Passage shown –
=-=-=-=-=

Ramzan Kadyrov and the Chechen Political Landscape

The late President Akhmad Kadyrov insisted on drastic changes in arrangements that gave Russia control over what is one of the world’s most important petroleum centers. While the Chechen wars destroyed the republic’s three refineries, Chechnya had resumed oil extraction before Akhmad Kadyrov’s death. Because of its special chemical composition, Chechen oil is regarded as Russia’s best.


By Stephen R. Bowers | October 31, 2013
 

Ramzan Kadyrov, head of the Chechen RepublicKadyrov with President Vladimir Putin

In the 21st century, the pantheon of tyrants has reached proportions which are almost unimaginable by the standards of previous historical periods. It is not simply that there are so many in this era but, perhaps more notably, that today’s tyrants are both shameless and constantly in the public eye.

Saddam Hussein, Muammar Gaddafi, Idi Amin, and Nicolai Ceausescu are relics of the not so distant past, while Stalin and Hitler dominate the pages of World War Two era histories. Today’s headlines recount the brutality and venality of Assad, Putin, and Kim Jong-un.

Less noted, but no less notable, are the violent leaders in the North Caucasus, men such as Shamil Basayev, Doku Umarov, and Emir Khattab – not exactly household names. However, given his success in becoming a part of the contemporary Russian “establishment,” few can surpass the excesses of Ramzan Kadyrov, Hero of the Russian Federation and President of the Chechen Republic.

=-=-=-=-=

Records supplied –
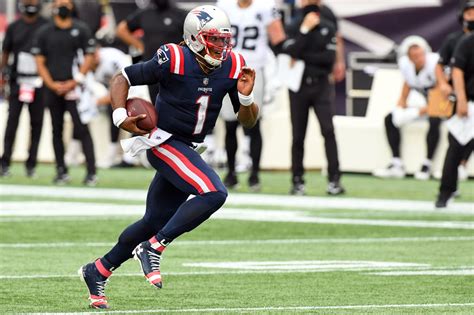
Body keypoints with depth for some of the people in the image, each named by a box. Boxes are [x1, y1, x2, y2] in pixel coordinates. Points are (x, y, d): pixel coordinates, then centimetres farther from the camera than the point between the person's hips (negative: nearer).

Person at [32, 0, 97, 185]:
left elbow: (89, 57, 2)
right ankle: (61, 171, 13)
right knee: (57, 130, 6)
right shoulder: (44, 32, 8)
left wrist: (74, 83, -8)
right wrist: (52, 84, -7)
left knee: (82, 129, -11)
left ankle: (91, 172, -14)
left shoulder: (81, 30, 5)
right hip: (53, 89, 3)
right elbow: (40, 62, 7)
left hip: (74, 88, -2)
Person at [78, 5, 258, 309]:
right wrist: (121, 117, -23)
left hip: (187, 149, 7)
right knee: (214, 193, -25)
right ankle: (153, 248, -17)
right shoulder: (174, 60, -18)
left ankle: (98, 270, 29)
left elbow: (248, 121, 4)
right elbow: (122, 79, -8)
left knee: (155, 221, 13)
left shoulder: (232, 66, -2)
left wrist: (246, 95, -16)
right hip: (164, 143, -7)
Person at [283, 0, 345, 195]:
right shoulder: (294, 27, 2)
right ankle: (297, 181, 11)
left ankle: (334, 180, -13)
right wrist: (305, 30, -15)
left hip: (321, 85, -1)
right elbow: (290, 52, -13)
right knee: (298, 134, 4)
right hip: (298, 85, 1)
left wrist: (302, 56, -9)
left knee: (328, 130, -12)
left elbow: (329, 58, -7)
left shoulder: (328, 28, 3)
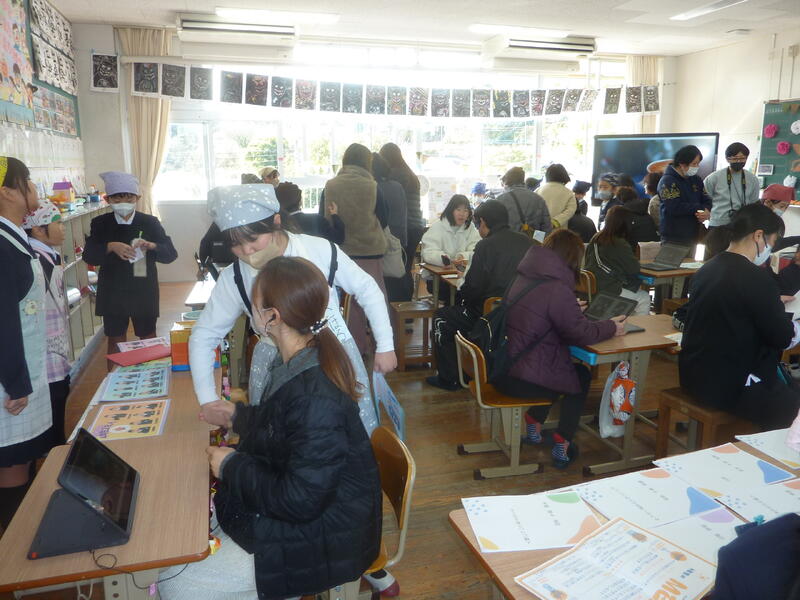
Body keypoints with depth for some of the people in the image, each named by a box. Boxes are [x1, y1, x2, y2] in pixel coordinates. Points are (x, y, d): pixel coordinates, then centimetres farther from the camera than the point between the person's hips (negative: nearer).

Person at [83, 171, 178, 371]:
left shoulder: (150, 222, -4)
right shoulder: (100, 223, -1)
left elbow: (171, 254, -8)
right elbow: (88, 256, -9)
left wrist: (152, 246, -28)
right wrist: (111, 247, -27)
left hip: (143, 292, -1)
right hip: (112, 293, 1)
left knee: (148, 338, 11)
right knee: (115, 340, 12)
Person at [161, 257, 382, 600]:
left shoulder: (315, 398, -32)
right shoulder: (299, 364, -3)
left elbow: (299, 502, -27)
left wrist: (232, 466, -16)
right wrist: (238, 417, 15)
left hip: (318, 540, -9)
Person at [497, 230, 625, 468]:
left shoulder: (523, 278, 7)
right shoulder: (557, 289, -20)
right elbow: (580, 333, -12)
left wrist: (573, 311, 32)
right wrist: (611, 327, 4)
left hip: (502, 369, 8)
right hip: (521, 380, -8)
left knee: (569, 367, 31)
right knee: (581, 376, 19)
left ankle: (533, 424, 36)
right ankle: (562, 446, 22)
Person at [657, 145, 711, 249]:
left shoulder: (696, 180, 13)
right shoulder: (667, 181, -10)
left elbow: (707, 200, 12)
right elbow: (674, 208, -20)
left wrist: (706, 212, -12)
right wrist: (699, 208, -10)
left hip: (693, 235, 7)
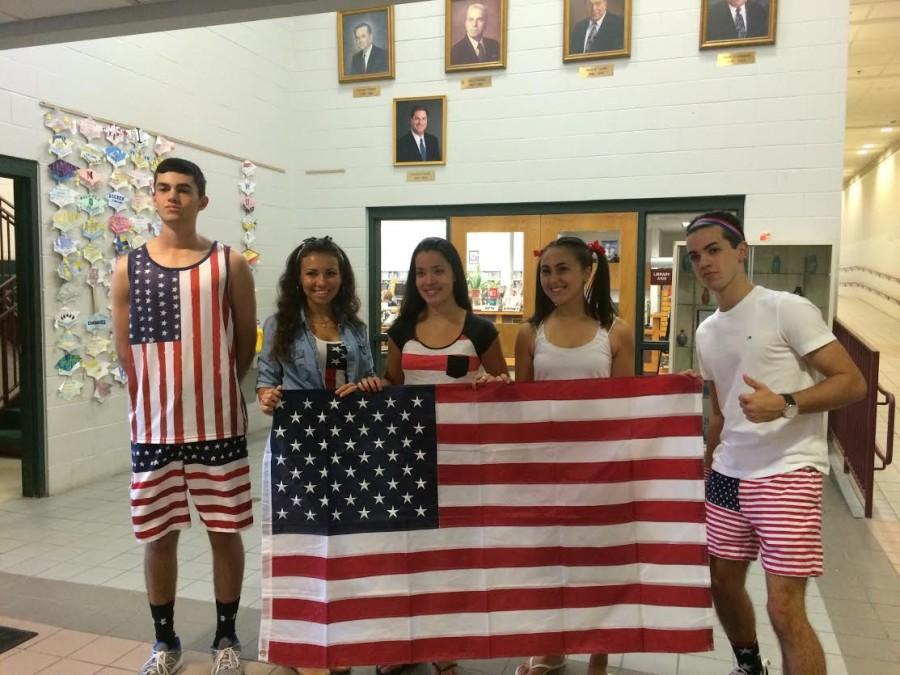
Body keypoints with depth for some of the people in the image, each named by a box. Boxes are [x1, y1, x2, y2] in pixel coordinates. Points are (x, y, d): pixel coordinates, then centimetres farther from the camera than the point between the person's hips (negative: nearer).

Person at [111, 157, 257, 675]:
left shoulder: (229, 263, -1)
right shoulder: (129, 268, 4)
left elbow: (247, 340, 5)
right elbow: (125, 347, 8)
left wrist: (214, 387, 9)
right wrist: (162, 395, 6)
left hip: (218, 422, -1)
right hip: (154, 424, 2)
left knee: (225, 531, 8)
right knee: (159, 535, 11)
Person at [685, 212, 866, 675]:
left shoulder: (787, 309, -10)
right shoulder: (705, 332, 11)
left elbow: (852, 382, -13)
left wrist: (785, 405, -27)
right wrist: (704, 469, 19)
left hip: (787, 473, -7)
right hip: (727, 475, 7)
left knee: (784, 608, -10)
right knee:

=-=-=-=-=

Task item –
Retype the stretch of the Ramzan Kadyrov passage from "Less noted, but" through "the Chechen Republic.". The data after the passage about Ramzan Kadyrov is separate material.

Solution for this exercise –
Less noted, but no less notable, are the violent leaders in the North Caucasus, men such as Shamil Basayev, Doku Umarov, and Emir Khattab – not exactly household names. However, given his success in becoming a part of the contemporary Russian “establishment,” few can surpass the excesses of Ramzan Kadyrov, Hero of the Russian Federation and President of the Chechen Republic.